The Georgian style, identified by its symmetrical composition and formal, classical details, was the most prevalent style in the English colonies throughout the 18th century. It was the first architect-inspired style in America, a distinct departure from the more utilitarian, earlier buildings that followed prevailing folk traditions. The Georgian style arrived in America via British architectural building manuals called pattern books around 1700. While the Georgian style was popular in England in the 17th and 18th centuries, it is based on the classical forms of the earlier Italian Renaissance period. English master architects Inigo Jones, Christopher Wren and James Gibbs, inspired by the classicism of the Italian Renaissance developed the Georgian style in England. As the style spread to the colonies, it reflected a period of colonial growth and prosperity and a desire for more formally designed buildings.
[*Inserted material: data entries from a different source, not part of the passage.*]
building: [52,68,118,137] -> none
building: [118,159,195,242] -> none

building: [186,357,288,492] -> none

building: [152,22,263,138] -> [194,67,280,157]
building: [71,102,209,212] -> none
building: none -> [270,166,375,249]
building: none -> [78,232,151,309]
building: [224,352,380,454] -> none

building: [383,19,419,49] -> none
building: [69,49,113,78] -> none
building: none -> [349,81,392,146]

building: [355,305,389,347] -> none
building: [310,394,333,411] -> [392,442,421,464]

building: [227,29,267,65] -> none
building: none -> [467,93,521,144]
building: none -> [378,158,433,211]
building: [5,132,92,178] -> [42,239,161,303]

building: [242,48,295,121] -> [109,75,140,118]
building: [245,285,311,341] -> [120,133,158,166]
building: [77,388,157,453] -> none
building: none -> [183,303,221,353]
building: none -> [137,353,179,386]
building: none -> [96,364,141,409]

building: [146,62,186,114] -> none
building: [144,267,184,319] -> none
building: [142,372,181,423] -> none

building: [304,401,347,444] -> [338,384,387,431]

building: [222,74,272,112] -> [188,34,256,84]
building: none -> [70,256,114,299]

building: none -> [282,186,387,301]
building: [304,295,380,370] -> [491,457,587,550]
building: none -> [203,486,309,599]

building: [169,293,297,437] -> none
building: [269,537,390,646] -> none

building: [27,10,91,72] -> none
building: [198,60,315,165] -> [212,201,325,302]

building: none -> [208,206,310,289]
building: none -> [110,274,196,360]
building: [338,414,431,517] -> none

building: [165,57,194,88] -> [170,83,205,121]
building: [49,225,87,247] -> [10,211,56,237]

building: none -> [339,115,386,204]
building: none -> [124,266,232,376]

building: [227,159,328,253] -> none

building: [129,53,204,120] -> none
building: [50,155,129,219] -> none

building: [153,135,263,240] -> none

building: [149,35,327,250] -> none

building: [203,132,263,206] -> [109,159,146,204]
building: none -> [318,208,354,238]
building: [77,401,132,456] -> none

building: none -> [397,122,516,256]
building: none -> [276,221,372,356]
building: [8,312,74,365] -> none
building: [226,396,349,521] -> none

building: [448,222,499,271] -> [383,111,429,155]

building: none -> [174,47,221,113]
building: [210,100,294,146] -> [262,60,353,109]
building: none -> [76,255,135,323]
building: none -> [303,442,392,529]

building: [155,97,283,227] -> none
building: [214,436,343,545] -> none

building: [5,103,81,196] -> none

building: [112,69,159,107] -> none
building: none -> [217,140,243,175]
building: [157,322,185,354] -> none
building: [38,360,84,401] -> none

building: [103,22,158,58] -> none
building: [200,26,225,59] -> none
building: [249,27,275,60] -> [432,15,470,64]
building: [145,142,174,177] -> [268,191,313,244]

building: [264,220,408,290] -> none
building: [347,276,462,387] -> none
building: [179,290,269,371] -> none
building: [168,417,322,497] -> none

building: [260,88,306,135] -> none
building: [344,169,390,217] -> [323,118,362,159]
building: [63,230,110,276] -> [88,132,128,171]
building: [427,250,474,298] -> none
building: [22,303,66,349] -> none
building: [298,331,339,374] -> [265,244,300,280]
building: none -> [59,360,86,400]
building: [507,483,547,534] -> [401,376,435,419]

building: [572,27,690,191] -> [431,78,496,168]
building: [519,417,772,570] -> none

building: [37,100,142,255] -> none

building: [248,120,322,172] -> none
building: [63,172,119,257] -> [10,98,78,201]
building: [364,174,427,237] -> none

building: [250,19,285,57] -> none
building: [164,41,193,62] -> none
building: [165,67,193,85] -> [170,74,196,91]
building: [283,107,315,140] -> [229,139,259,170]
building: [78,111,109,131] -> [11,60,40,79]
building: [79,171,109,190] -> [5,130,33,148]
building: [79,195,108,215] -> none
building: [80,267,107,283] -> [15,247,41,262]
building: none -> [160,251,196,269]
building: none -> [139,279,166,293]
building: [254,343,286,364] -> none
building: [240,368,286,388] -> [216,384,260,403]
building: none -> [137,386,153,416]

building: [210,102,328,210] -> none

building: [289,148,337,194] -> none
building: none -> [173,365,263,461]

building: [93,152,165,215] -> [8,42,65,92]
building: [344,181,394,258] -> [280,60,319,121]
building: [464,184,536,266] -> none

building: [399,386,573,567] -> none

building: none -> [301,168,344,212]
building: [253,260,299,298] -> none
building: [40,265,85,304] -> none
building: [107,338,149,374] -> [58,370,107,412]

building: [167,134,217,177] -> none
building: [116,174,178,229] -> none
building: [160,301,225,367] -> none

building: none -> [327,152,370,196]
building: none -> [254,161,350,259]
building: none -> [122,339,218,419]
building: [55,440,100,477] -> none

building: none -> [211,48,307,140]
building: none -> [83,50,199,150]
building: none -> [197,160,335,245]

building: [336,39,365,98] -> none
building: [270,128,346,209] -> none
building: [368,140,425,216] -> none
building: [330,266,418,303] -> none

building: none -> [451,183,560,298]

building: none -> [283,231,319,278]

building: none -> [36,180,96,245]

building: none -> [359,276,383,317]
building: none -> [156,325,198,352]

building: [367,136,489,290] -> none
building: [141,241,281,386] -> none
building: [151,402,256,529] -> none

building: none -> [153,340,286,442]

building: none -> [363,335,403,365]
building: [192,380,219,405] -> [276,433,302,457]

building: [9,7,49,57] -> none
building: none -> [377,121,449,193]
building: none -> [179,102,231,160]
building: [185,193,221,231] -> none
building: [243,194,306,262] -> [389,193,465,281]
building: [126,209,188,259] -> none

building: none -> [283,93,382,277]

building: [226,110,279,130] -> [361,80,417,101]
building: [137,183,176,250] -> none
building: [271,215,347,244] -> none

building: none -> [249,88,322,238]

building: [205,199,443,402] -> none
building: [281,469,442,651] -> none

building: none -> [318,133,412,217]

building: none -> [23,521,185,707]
A typical Georgian house in Pennsylvania is a stone or brick two-story building with a side-gabled roof and a symmetrical arrangement of windows and doors on the front façade. Usually 5 bays (or openings) across with a center door, the style also commonly features a pedimented or crowned front entrance with flanking pilasters. Other commonly seen details are multi-paned sliding sash windows, often in a 6 light over 6 light pattern, a dentiled cornice, and decorative quoins at the corners of the building. Smaller Georgian buildings might be only 3 bays across, and feature either a center door or side door. The side door version is called a “Two-thirds Georgian” since it follows the Georgian style but lacks two of the usual five bays across the front. This variant of the style, adapted to an urban setting, appears in rowhouse or townhouse form in the state’s early cities. Some Georgian buildings in Pennsylvania were built with a pent roof between the first and second stories, although this was not the common form. Another regional variation of the style is the hooded front door, marked by a shallow roof projecting from the decorative crown at the front entry.

Elements of the Georgian style in various vernacular forms appear on buildings in Pennsylvania throughout the 18th century and beyond.